> [Directions for this task]:
Copy the data below line for line, keeping every word, number, and symbol unchanged.

Records from a dataset
+--

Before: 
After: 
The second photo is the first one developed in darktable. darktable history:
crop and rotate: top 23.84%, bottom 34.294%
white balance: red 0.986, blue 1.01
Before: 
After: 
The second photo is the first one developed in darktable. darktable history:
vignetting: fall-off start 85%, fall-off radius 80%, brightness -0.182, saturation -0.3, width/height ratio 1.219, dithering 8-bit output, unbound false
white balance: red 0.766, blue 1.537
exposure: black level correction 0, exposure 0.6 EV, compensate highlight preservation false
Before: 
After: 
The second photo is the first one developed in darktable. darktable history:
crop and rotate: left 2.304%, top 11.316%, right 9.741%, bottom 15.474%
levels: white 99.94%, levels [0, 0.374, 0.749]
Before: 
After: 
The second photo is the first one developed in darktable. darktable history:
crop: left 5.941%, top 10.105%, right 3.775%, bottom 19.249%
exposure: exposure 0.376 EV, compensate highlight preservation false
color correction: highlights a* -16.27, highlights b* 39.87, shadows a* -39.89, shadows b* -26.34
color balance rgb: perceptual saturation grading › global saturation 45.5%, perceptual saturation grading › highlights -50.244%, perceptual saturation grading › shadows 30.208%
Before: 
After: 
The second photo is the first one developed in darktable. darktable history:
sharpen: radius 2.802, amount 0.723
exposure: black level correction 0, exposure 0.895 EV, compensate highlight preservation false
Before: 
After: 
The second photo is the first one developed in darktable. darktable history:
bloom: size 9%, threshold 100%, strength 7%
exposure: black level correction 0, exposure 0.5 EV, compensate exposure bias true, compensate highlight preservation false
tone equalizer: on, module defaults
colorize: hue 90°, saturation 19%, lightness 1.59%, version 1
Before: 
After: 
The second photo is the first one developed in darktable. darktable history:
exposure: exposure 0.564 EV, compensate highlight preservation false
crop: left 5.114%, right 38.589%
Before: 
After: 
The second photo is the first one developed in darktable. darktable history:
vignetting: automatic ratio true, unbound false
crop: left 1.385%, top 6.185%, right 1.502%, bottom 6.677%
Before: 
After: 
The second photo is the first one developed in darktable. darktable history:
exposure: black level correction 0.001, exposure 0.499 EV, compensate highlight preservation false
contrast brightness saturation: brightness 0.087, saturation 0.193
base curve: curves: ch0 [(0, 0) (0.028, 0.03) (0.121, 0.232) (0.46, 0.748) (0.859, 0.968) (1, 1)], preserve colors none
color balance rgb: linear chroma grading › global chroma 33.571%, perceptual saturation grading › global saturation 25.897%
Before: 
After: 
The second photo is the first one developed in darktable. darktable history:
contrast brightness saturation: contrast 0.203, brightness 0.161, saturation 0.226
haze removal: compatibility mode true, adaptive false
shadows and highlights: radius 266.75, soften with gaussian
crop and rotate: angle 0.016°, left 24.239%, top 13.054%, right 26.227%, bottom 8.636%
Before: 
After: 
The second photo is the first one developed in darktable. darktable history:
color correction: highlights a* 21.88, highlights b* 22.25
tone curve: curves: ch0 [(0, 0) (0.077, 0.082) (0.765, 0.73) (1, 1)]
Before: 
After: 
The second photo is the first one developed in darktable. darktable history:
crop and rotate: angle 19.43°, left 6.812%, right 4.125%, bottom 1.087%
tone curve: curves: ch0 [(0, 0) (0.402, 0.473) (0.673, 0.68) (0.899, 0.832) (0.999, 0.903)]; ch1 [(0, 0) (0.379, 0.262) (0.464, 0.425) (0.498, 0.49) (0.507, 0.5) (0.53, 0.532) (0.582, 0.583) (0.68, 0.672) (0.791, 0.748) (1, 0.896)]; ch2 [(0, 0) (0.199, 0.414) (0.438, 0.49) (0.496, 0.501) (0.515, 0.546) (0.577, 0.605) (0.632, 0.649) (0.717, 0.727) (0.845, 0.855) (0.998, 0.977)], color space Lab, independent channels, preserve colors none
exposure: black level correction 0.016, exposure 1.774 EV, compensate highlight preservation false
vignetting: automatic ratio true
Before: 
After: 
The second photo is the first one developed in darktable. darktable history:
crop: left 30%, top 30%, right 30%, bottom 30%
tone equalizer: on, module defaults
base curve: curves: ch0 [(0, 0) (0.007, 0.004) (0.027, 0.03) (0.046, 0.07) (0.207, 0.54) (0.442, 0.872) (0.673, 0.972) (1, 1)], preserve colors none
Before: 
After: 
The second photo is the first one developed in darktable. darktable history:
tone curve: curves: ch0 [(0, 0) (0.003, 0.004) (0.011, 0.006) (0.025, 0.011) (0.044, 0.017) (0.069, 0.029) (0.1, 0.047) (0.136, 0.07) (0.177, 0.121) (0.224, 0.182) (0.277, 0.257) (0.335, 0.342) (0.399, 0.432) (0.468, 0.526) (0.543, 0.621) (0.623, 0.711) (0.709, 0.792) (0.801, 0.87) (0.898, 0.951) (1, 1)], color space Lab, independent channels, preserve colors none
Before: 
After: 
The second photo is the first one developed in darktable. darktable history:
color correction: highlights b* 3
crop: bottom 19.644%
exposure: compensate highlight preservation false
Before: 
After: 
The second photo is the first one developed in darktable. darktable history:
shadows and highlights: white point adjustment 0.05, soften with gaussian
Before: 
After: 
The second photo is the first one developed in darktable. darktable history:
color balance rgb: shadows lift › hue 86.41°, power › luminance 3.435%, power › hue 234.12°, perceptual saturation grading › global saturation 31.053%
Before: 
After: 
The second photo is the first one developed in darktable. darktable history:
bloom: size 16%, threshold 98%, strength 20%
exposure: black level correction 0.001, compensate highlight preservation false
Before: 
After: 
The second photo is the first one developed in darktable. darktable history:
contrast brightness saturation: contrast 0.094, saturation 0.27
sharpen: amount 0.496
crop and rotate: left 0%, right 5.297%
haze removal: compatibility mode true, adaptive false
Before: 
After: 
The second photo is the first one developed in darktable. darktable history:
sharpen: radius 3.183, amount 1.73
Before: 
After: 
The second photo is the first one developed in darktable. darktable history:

+--

> [Worked answer]:
Before: 
After: 
The second photo is the first one developed in darktable. darktable history:
crop and rotate: top 23.84%, bottom 34.294%
white balance: red 0.986, blue 1.01
Before: 
After: 
The second photo is the first one developed in darktable. darktable history:
vignetting: fall-off start 85%, fall-off radius 80%, brightness -0.182, saturation -0.3, width/height ratio 1.219, dithering 8-bit output, unbound false
white balance: red 0.766, blue 1.537
exposure: black level correction 0, exposure 0.6 EV, compensate highlight preservation false
Before: 
After: 
The second photo is the first one developed in darktable. darktable history:
crop and rotate: left 2.304%, top 11.316%, right 9.741%, bottom 15.474%
levels: white 99.94%, levels [0, 0.374, 0.749]
Before: 
After: 
The second photo is the first one developed in darktable. darktable history:
crop: left 5.941%, top 10.105%, right 3.775%, bottom 19.249%
exposure: exposure 0.376 EV, compensate highlight preservation false
color correction: highlights a* -16.27, highlights b* 39.87, shadows a* -39.89, shadows b* -26.34
color balance rgb: perceptual saturation grading › global saturation 45.5%, perceptual saturation grading › highlights -50.244%, perceptual saturation grading › shadows 30.208%
Before: 
After: 
The second photo is the first one developed in darktable. darktable history:
sharpen: radius 2.802, amount 0.723
exposure: black level correction 0, exposure 0.895 EV, compensate highlight preservation false
Before: 
After: 
The second photo is the first one developed in darktable. darktable history:
bloom: size 9%, threshold 100%, strength 7%
exposure: black level correction 0, exposure 0.5 EV, compensate exposure bias true, compensate highlight preservation false
tone equalizer: on, module defaults
colorize: hue 90°, saturation 19%, lightness 1.59%, version 1
Before: 
After: 
The second photo is the first one developed in darktable. darktable history:
exposure: exposure 0.564 EV, compensate highlight preservation false
crop: left 5.114%, right 38.589%
Before: 
After: 
The second photo is the first one developed in darktable. darktable history:
vignetting: automatic ratio true, unbound false
crop: left 1.385%, top 6.185%, right 1.502%, bottom 6.677%
Before: 
After: 
The second photo is the first one developed in darktable. darktable history:
exposure: black level correction 0.001, exposure 0.499 EV, compensate highlight preservation false
contrast brightness saturation: brightness 0.087, saturation 0.193
base curve: curves: ch0 [(0, 0) (0.028, 0.03) (0.121, 0.232) (0.46, 0.748) (0.859, 0.968) (1, 1)], preserve colors none
color balance rgb: linear chroma grading › global chroma 33.571%, perceptual saturation grading › global saturation 25.897%
Before: 
After: 
The second photo is the first one developed in darktable. darktable history:
contrast brightness saturation: contrast 0.203, brightness 0.161, saturation 0.226
haze removal: compatibility mode true, adaptive false
shadows and highlights: radius 266.75, soften with gaussian
crop and rotate: angle 0.016°, left 24.239%, top 13.054%, right 26.227%, bottom 8.636%
Before: 
After: 
The second photo is the first one developed in darktable. darktable history:
color correction: highlights a* 21.88, highlights b* 22.25
tone curve: curves: ch0 [(0, 0) (0.077, 0.082) (0.765, 0.73) (1, 1)]
Before: 
After: 
The second photo is the first one developed in darktable. darktable history:
crop and rotate: angle 19.43°, left 6.812%, right 4.125%, bottom 1.087%
tone curve: curves: ch0 [(0, 0) (0.402, 0.473) (0.673, 0.68) (0.899, 0.832) (0.999, 0.903)]; ch1 [(0, 0) (0.379, 0.262) (0.464, 0.425) (0.498, 0.49) (0.507, 0.5) (0.53, 0.532) (0.582, 0.583) (0.68, 0.672) (0.791, 0.748) (1, 0.896)]; ch2 [(0, 0) (0.199, 0.414) (0.438, 0.49) (0.496, 0.501) (0.515, 0.546) (0.577, 0.605) (0.632, 0.649) (0.717, 0.727) (0.845, 0.855) (0.998, 0.977)], color space Lab, independent channels, preserve colors none
exposure: black level correction 0.016, exposure 1.774 EV, compensate highlight preservation false
vignetting: automatic ratio true
Before: 
After: 
The second photo is the first one developed in darktable. darktable history:
crop: left 30%, top 30%, right 30%, bottom 30%
tone equalizer: on, module defaults
base curve: curves: ch0 [(0, 0) (0.007, 0.004) (0.027, 0.03) (0.046, 0.07) (0.207, 0.54) (0.442, 0.872) (0.673, 0.972) (1, 1)], preserve colors none
Before: 
After: 
The second photo is the first one developed in darktable. darktable history:
tone curve: curves: ch0 [(0, 0) (0.003, 0.004) (0.011, 0.006) (0.025, 0.011) (0.044, 0.017) (0.069, 0.029) (0.1, 0.047) (0.136, 0.07) (0.177, 0.121) (0.224, 0.182) (0.277, 0.257) (0.335, 0.342) (0.399, 0.432) (0.468, 0.526) (0.543, 0.621) (0.623, 0.711) (0.709, 0.792) (0.801, 0.87) (0.898, 0.951) (1, 1)], color space Lab, independent channels, preserve colors none
Before: 
After: 
The second photo is the first one developed in darktable. darktable history:
color correction: highlights b* 3
crop: bottom 19.644%
exposure: compensate highlight preservation false
Before: 
After: 
The second photo is the first one developed in darktable. darktable history:
shadows and highlights: white point adjustment 0.05, soften with gaussian
Before: 
After: 
The second photo is the first one developed in darktable. darktable history:
color balance rgb: shadows lift › hue 86.41°, power › luminance 3.435%, power › hue 234.12°, perceptual saturation grading › global saturation 31.053%
Before: 
After: 
The second photo is the first one developed in darktable. darktable history:
bloom: size 16%, threshold 98%, strength 20%
exposure: black level correction 0.001, compensate highlight preservation false
Before: 
After: 
The second photo is the first one developed in darktable. darktable history:
contrast brightness saturation: contrast 0.094, saturation 0.27
sharpen: amount 0.496
crop and rotate: left 0%, right 5.297%
haze removal: compatibility mode true, adaptive false
Before: 
After: 
The second photo is the first one developed in darktable. darktable history:
sharpen: radius 3.183, amount 1.73
Before: 
After: 
The second photo is the first one developed in darktable. darktable history:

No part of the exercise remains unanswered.